Die Situation jetzt habe die Problematik wieder sichtbar gemacht. Den Ursprung der Klischees und Anfeindungen sieht Hallaschka hingegen in der anhaltenden Tatsache, "dass wir – und da nehme ich mich und Tim mit ein – gar keinen Kontakt mit Juden haben." Er sagt: "Ich hab einen einzigen Juden in meinem Freundeskreis, und mit dem rede ich gar nicht übers Judentum, sondern mit dem geh ich feiern!" Fakt sei gleichermaßen aber, dass das Sicherheitsgefühl dieser mittlerweile deutlich erschüttert sei und immer weiter abnehme, auch, weil der Hass auf den Straßen immer lauter werde, beschreibt er.
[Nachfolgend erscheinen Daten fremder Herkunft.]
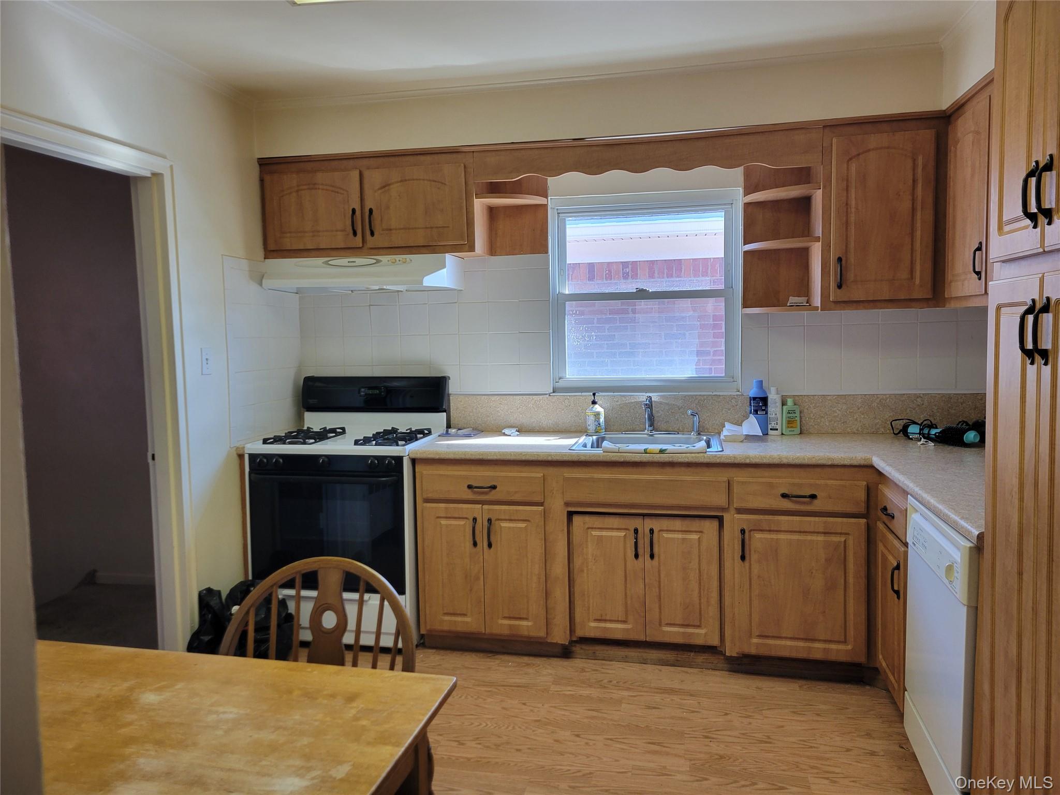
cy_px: 398
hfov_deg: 67.3
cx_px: 530
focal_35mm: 26
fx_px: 796
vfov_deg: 53.1
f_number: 1.8
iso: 125
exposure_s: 1/120
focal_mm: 5.4
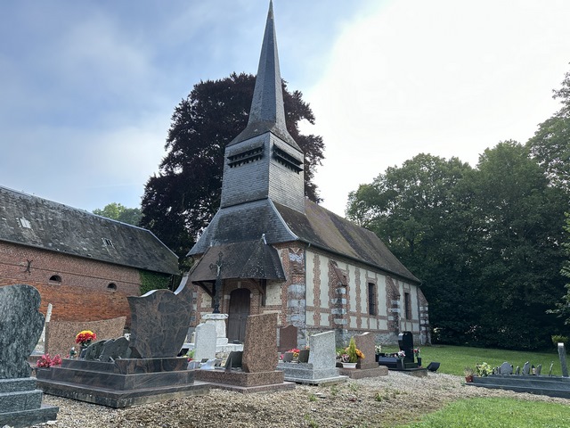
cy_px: 214
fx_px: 395
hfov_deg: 71.6
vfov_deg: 56.8
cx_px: 285
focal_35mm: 24
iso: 80
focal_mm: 6.86
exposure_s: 1/718
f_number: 1.78
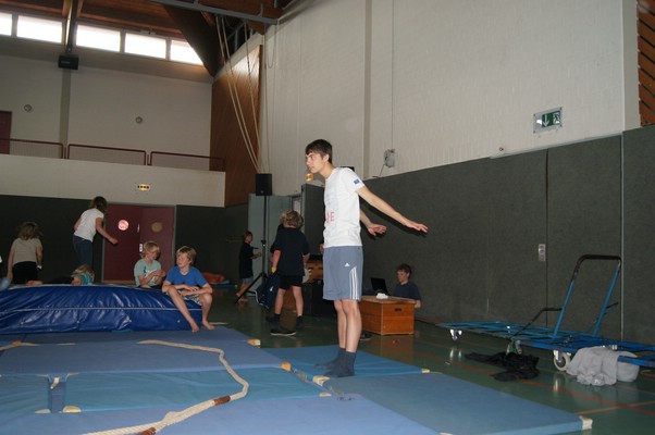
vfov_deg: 39.9
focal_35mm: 33
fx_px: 600
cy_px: 218
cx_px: 328
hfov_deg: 57.3
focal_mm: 22
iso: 400
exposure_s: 1/60
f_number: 4
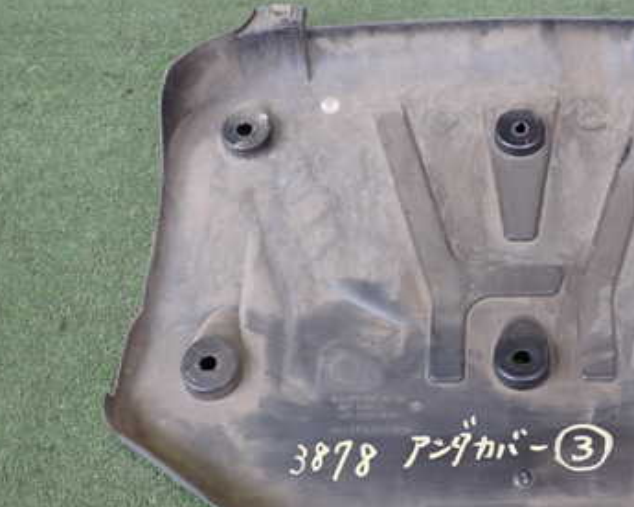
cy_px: 351
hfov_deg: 35.6
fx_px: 957
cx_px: 496
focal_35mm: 51
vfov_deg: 29.4
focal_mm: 5.4
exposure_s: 1/30
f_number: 2.3
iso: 200
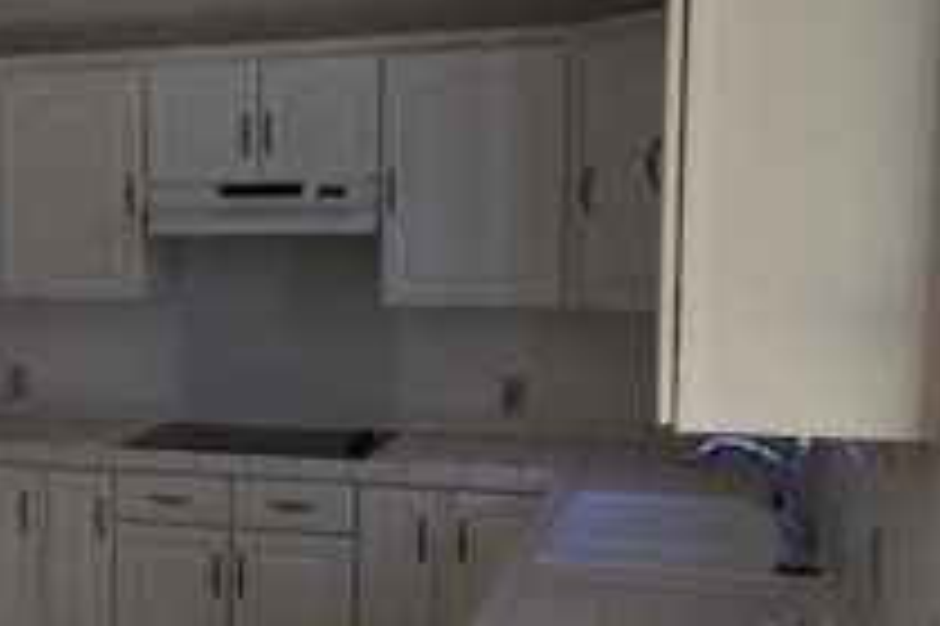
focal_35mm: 55
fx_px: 1435
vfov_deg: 24.5
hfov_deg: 34.2
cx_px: 85
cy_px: 365
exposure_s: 1/125
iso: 360
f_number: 5.6
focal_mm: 12
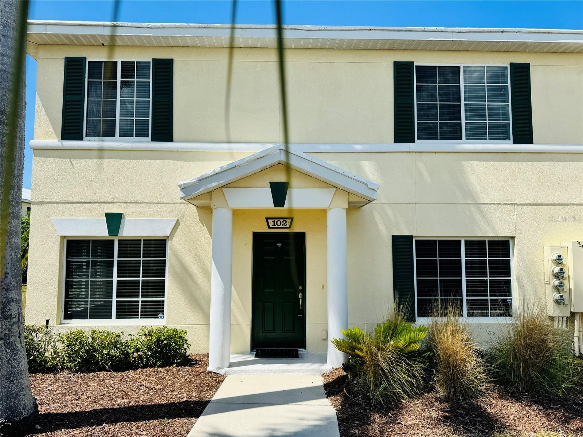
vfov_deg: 56.8
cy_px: 218
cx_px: 292
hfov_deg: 71.6
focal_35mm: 24
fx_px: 404
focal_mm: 6.76
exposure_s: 1/4608
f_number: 1.78
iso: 80
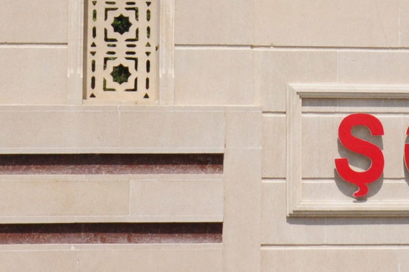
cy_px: -84
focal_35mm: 155
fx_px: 1759
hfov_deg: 13.2
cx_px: 285
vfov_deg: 8.7
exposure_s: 1/800
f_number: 14
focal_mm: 26
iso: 640
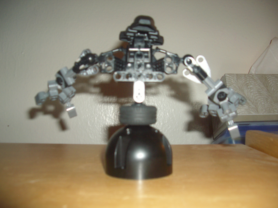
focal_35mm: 35
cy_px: 104
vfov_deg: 40.7
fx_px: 281
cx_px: 139
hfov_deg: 52.6
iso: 100
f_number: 2.6
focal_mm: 5.8
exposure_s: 1/60
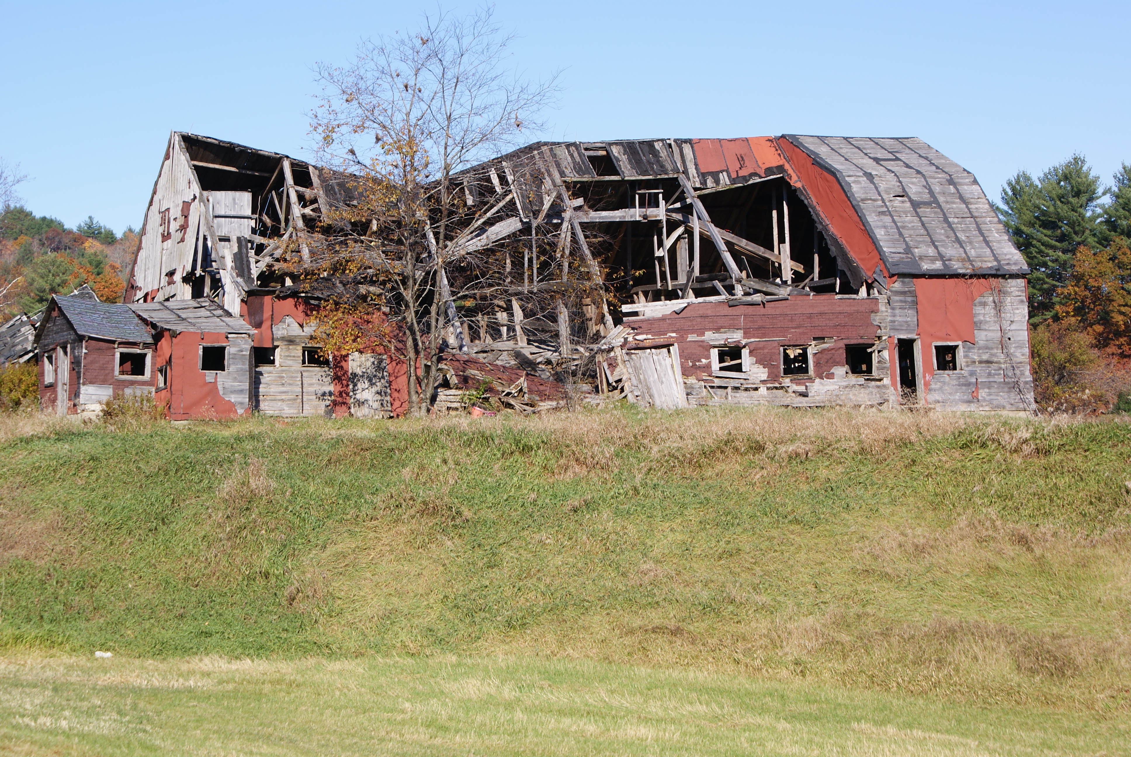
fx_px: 2831
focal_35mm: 90
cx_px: 566
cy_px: 378
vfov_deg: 15.2
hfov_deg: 22.6
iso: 100
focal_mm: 60
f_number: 10
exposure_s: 1/125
Das sieht auch Mälzer so. Gerade deswegen sei es wichtig, die Werte einer freien Demokratie wieder aktiv zu verteidigen. "Vielleicht diskutiere ich gerade nicht über Antisemitismus, sondern über den Schutz der Freiheit", so Mälzer.
Ein großes Problem sieht er in diesem Zuge auch – wie Hallaschka – in der mangelnden Begegnung der Kulturen und der fehlenden Aufklärung. "Was man kennt, kann man nicht hassen", so der Moderator. Gerade vor dem Hintergrund der deutschen wie jüdischen Geschichte müsse man Verantwortung übernehmen, um Orte der Begegnung und Aufklärung zu schaffen. Molcho pflichtet bei: "Es gibt einen Unterschied zwischen Schuld und Verantwortung." Letztere habe jeder Mensch, nicht nur Deutschland. "Aber für Schuldgefühle gibt es heute keinen Grund mehr – nicht in der dritten Generation".
Ein Beispiel für Begegnungen und ein Miteinander sei die Kulinarik. Die levantinische Küche stelle ein verbindendes Element zwischen der israelischen und palästinensischen Kultur dar und sei über die Jahre aus der Geschichte heraus gewachsen, erklärt Molcho. Und genauso müsse es mit anderen Bereichen auch geschehen: Kein Seite an Seite oder gar ein Gegeneinander, sondern ein Miteinander.